_TASK STATEMENT_: Your response should reproduce every line of the entries that contains the word "entry".

_THE DATA_:
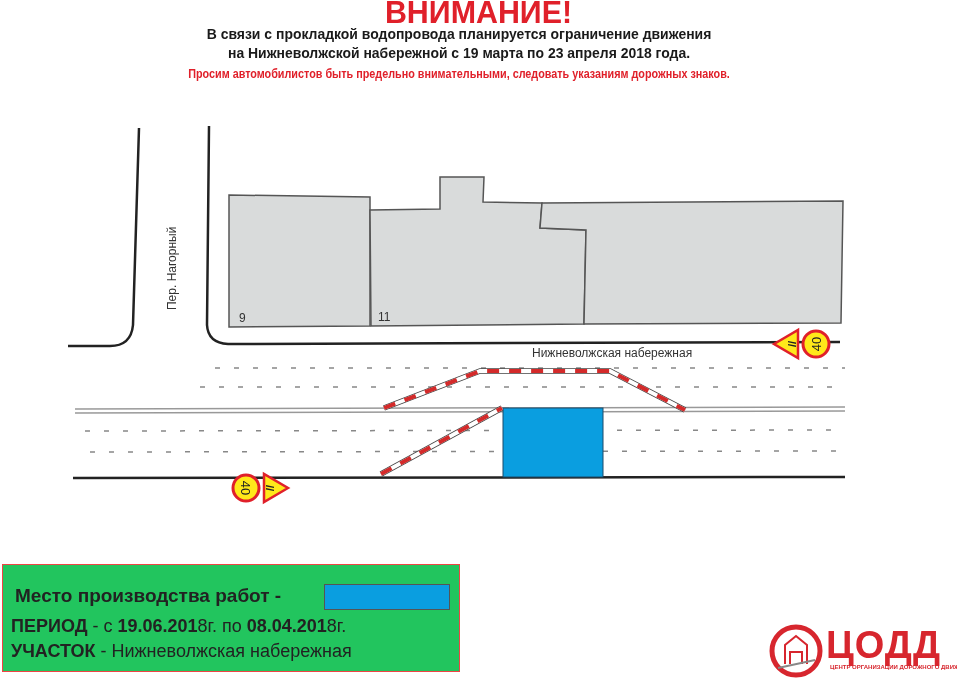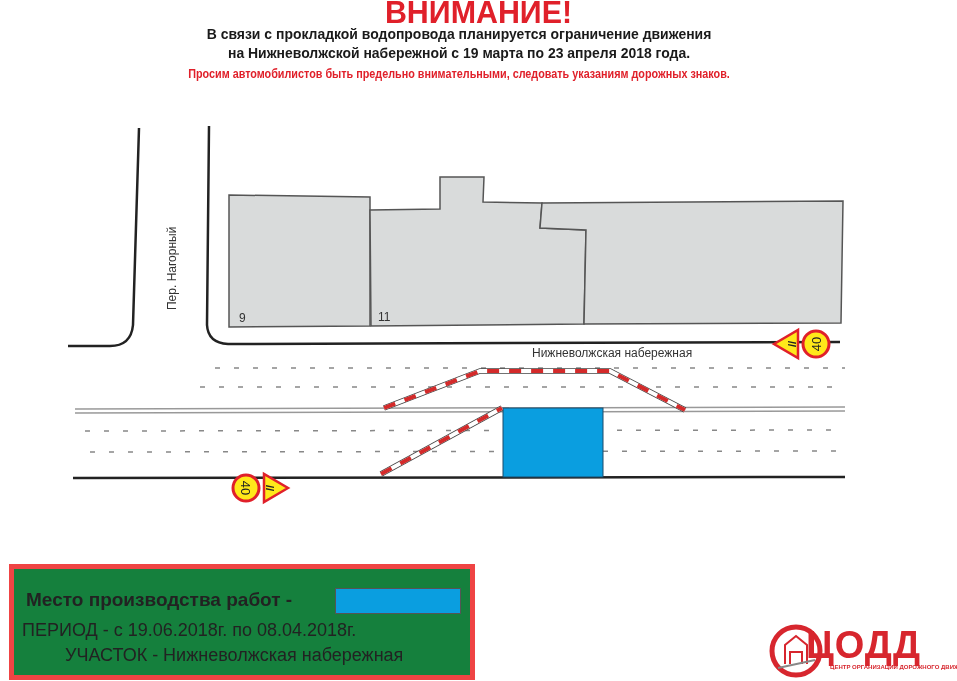--- a/index.html
+++ b/index.html
@@ -11,7 +11,7 @@
   .sub2 { top:44px; }
   .warn { left:0; width:1020px; top:67px; text-align:center; color:#e0202a; font-weight:bold; font-size:12px; transform:scaleX(0.9); transform-origin:left; }
   .map { left:0; top:0; }
-  .legend { left:9px; top:564px; width:456px; height:106px; border:5px solid #ef4444; background:#15803d; }
+  .legend { left:2px; top:564px; width:456px; height:106px; border:1px solid #ef4444; background:#22c55e; }
   .leg-row1 { left:12px; top:20px; font-size:19px; font-weight:bold; color:#222; }
   .leg-swatch { left:321px; top:19px; width:124px; height:24px; border:1px solid #555; }
   .leg-row2 { left:8px; top:51px; font-size:18px; color:#222; }

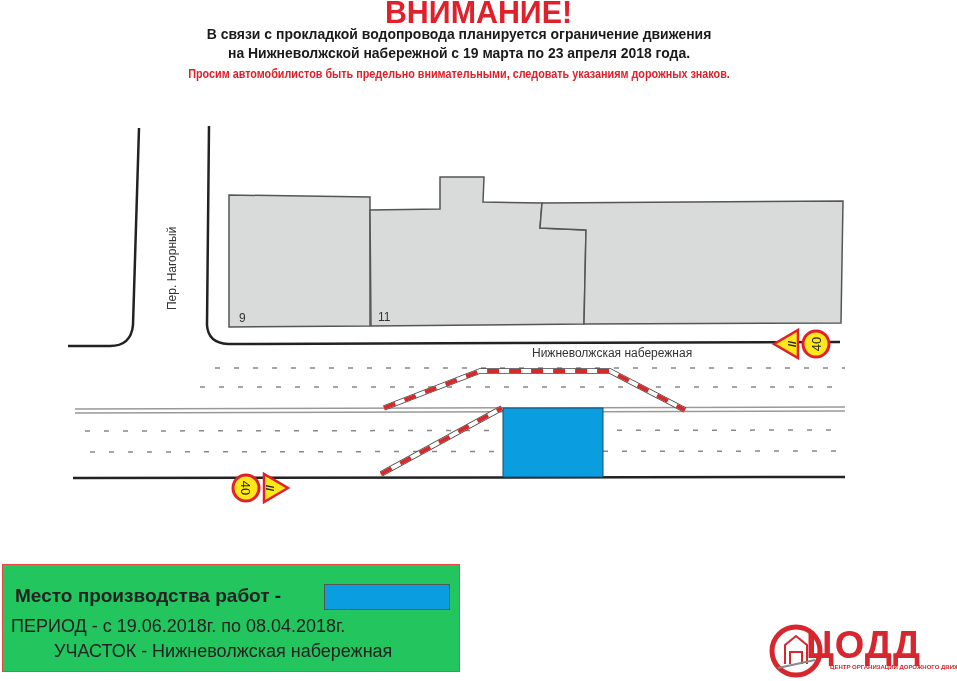--- a/index.html
+++ b/index.html
@@ -16,7 +16,7 @@
   .leg-swatch { left:321px; top:19px; width:124px; height:24px; border:1px solid #555; }
   .leg-row2 { left:8px; top:51px; font-size:18px; color:#222; }
   .leg-row3 { left:8px; top:76px; font-size:18px; color:#222;margin-left:43px; }
-  .leg-row2 b, .leg-row3 b { font-weight:normal;text-align:center; }
+  .leg-row2 b, .leg-row3 b { font-weight:bold;text-align:center; }
   .logo-text { left:806px; top:624px; font-size:38px; font-weight:bold; color:#d7262e; letter-spacing:1px; }
   .logo-sub { left:830px; top:664px; font-size:6px; font-weight:bold; color:#d7262e; white-space:nowrap; }
 </style>

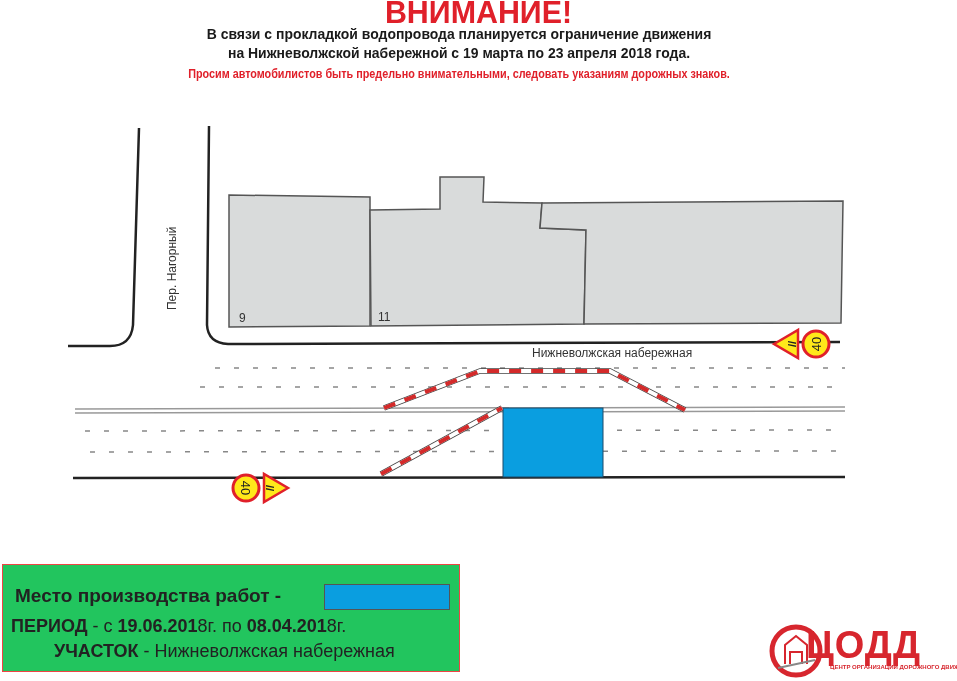--- a/index.html
+++ b/index.html
@@ -15,7 +15,7 @@
   .leg-row1 { left:12px; top:20px; font-size:19px; font-weight:bold; color:#222; }
   .leg-swatch { left:321px; top:19px; width:124px; height:24px; border:1px solid #555; }
   .leg-row2 { left:8px; top:51px; font-size:18px; color:#222; }
-  .leg-row3 { left:8px; top:76px; font-size:18px; color:#222;margin-left:43px; }
+  .leg-row3 { left:8px; top:76px; font-size:18px; color:#222; }
   .leg-row2 b, .leg-row3 b { font-weight:bold;text-align:center; }
   .logo-text { left:806px; top:624px; font-size:38px; font-weight:bold; color:#d7262e; letter-spacing:1px; }
   .logo-sub { left:830px; top:664px; font-size:6px; font-weight:bold; color:#d7262e; white-space:nowrap; }

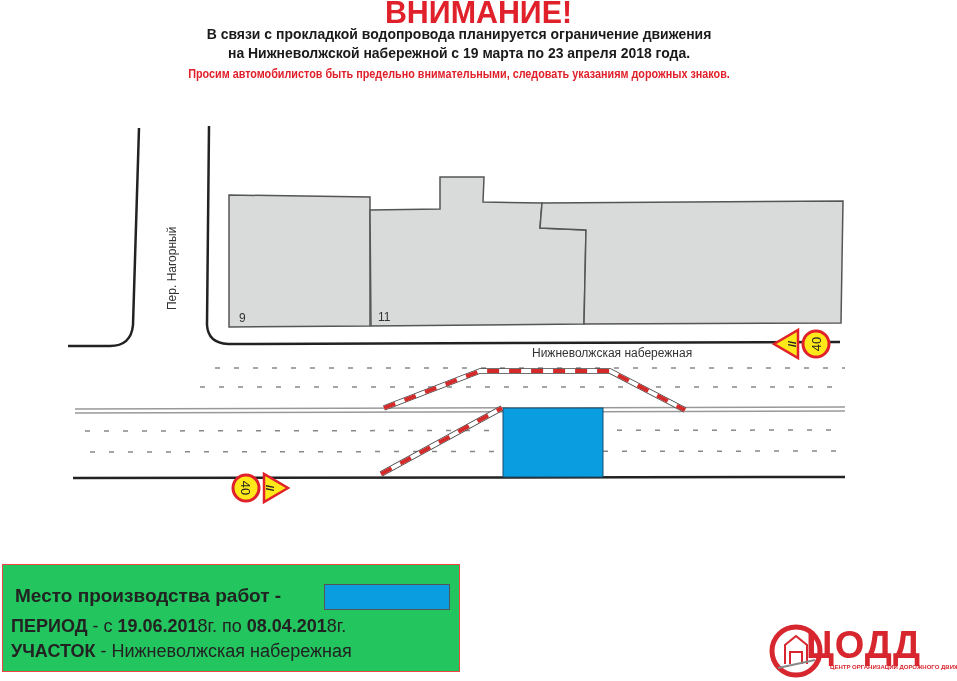--- a/index.html
+++ b/index.html
@@ -17,7 +17,7 @@
   .leg-row2 { left:8px; top:51px; font-size:18px; color:#222; }
   .leg-row3 { left:8px; top:76px; font-size:18px; color:#222; }
   .leg-row2 b, .leg-row3 b { font-weight:bold;text-align:center; }
-  .logo-text { left:806px; top:624px; font-size:38px; font-weight:bold; color:#d7262e; letter-spacing:1px; }
+  .logo-text { left:826px; top:624px; font-size:38px; font-weight:bold; color:#d7262e; letter-spacing:1px; }
   .logo-sub { left:830px; top:664px; font-size:6px; font-weight:bold; color:#d7262e; white-space:nowrap; }
 </style>
 </head>

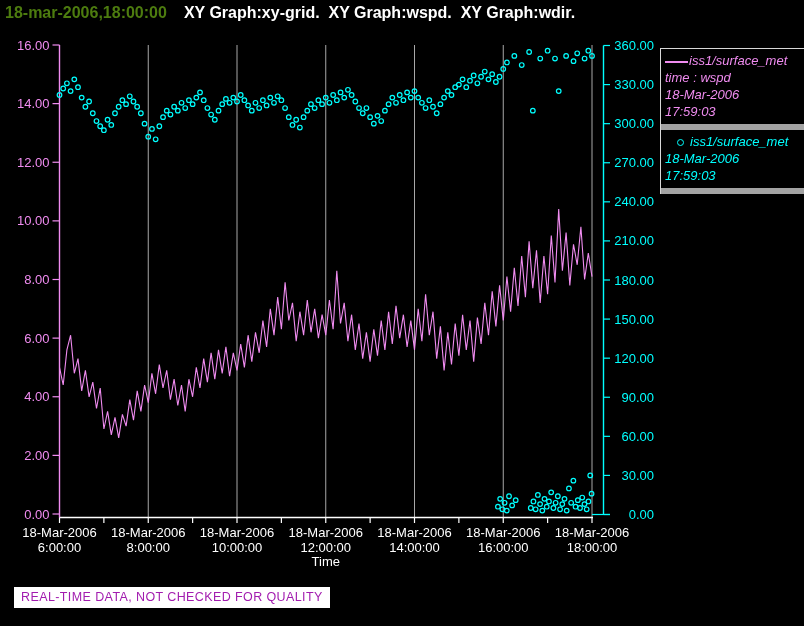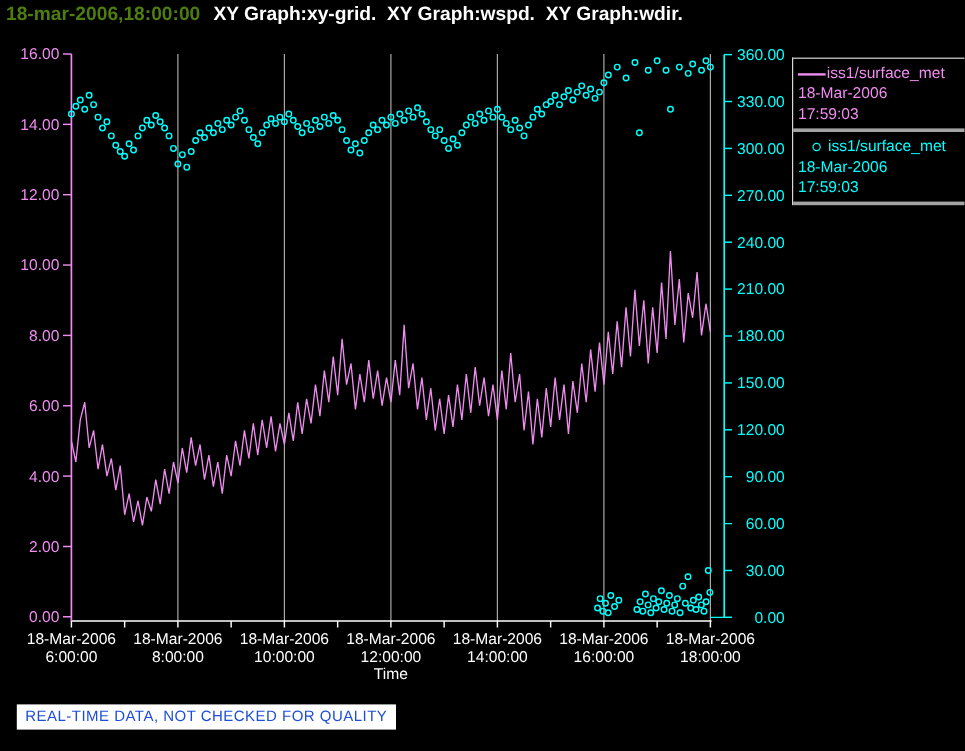--- a/index.html
+++ b/index.html
@@ -8,7 +8,7 @@
   #titlebar{position:absolute;left:5px;top:4px;font-size:16px;font-weight:bold;
             white-space:pre;letter-spacing:0px;}
   #title-time{color:#4d7c0f;}
-  #title-rest{color:#ffffff;margin-left:11px;}
+  #title-rest{color:#ffffff;margin-left:17px;}
   #chart-svg{position:absolute;left:0;top:0;}
   #legend{position:absolute;left:660px;top:48px;width:143px;
           border-top:1px solid #d8d8d8;border-left:1px solid #d8d8d8;

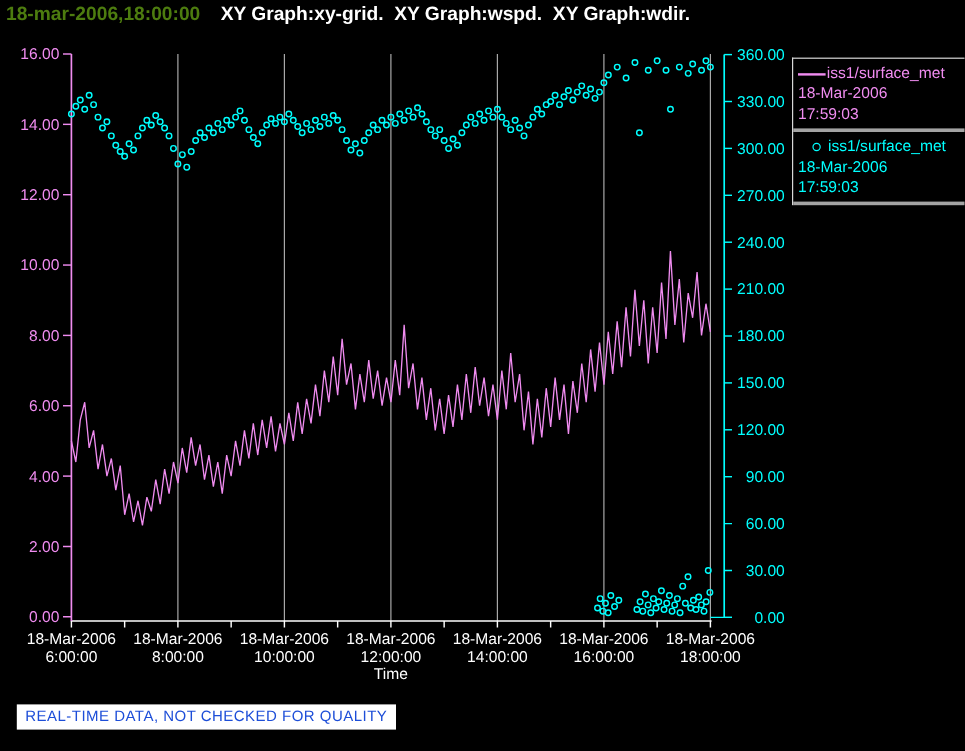--- a/index.html
+++ b/index.html
@@ -13,7 +13,7 @@
   #legend{position:absolute;left:660px;top:48px;width:143px;
           border-top:1px solid #d8d8d8;border-left:1px solid #d8d8d8;
           font-size:13px;line-height:17px;}
-  .legend-entry{padding:3px 8px 4px 4px;border-bottom:3px solid #a3a3a3;}
+  .legend-entry{padding:3px 8px 4px 4px;border-bottom:6px solid #a3a3a3;font-style:italic;}
   .legend-entry.wspd{color:#f08cf0;}
   .legend-entry.wdir{color:#00ffff;}
   .sym-line{display:inline-block;width:23px;height:2px;background:#f08cf0;

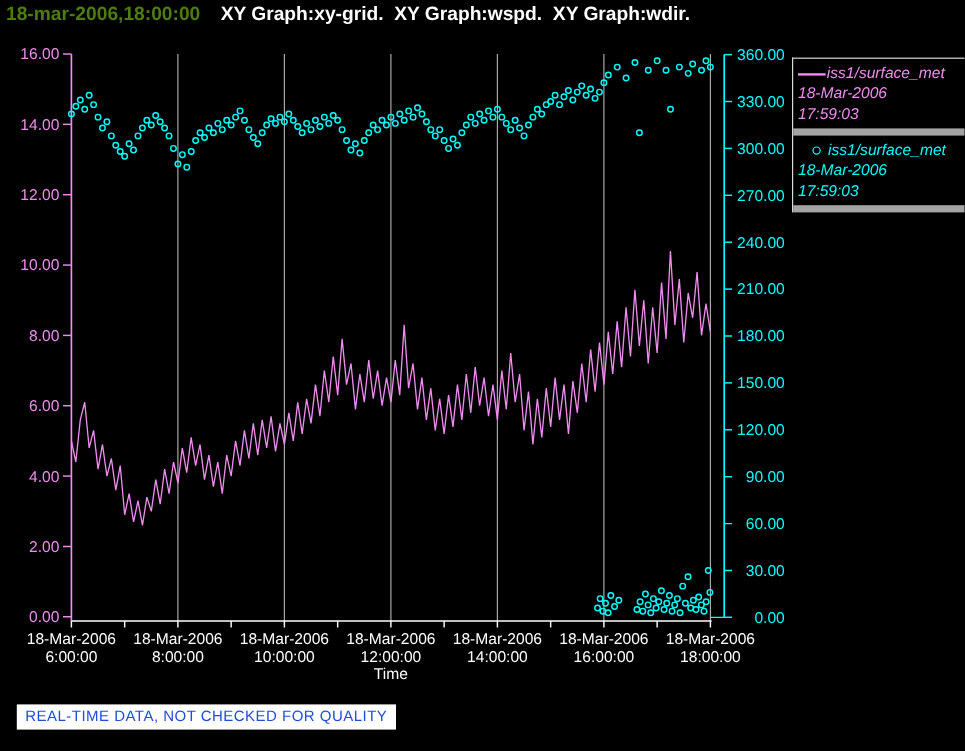--- a/index.html
+++ b/index.html
@@ -302,6 +302,7 @@
   <div id="legend">
     <div class="legend-entry wspd">
       <div><span class="sym-line"></span><span>iss1/surface_met</span></div>
+      <div>time : wspd</div>
       <div>18-Mar-2006</div>
       <div>17:59:03</div>
     </div>

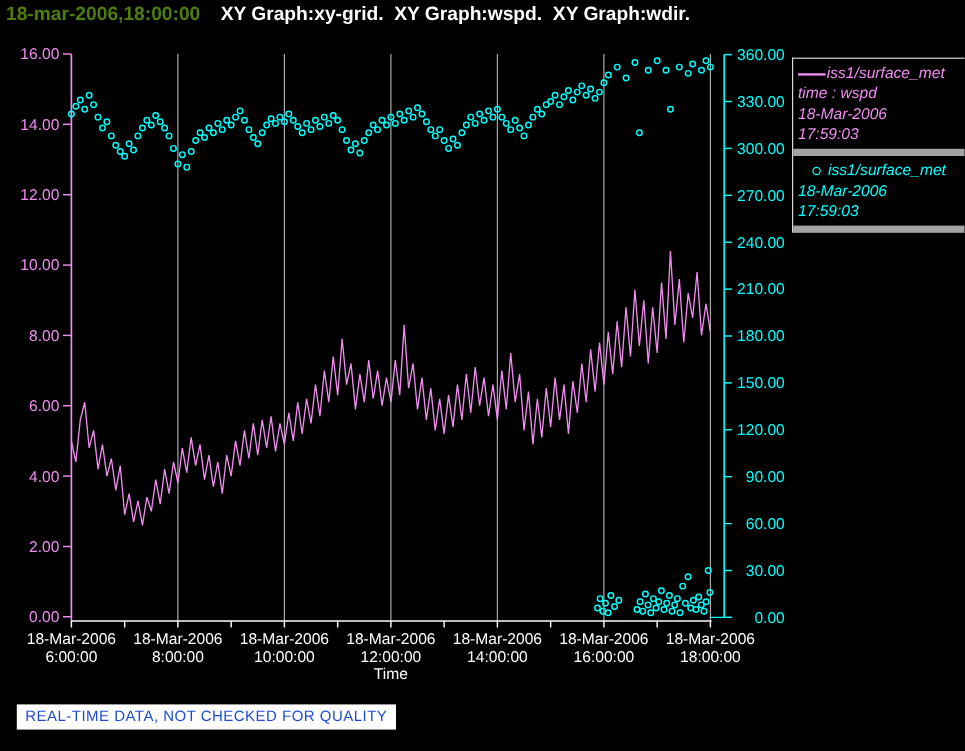--- a/index.html
+++ b/index.html
@@ -20,7 +20,7 @@
             vertical-align:middle;margin-right:1px;}
   .sym-circle{display:inline-block;width:5px;height:5px;border:1px solid #00ffff;
               border-radius:50%;vertical-align:middle;margin:0 6px 0 12px;}
-  #banner{position:absolute;left:14px;top:587px;background:#ffffff;color:#1d4ed8;
+  #banner{position:absolute;left:14px;top:587px;background:#ffffff;color:#a21caf;
           font-size:12.5px;padding:3px 7px 4px 7px;letter-spacing:0.4px;}
 </style>
 </head>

_RESPONSE_:
-  .legend-entry{padding:3px 8px 4px 4px;border-bottom:3px solid #a3a3a3;}
+  .legend-entry{padding:3px 8px 4px 4px;border-bottom:6px solid #a3a3a3;font-style:italic;}
   .legend-entry.wspd{color:#f08cf0;}
   .legend-entry.wdir{color:#00ffff;}
     <div class="legend-entry wspd">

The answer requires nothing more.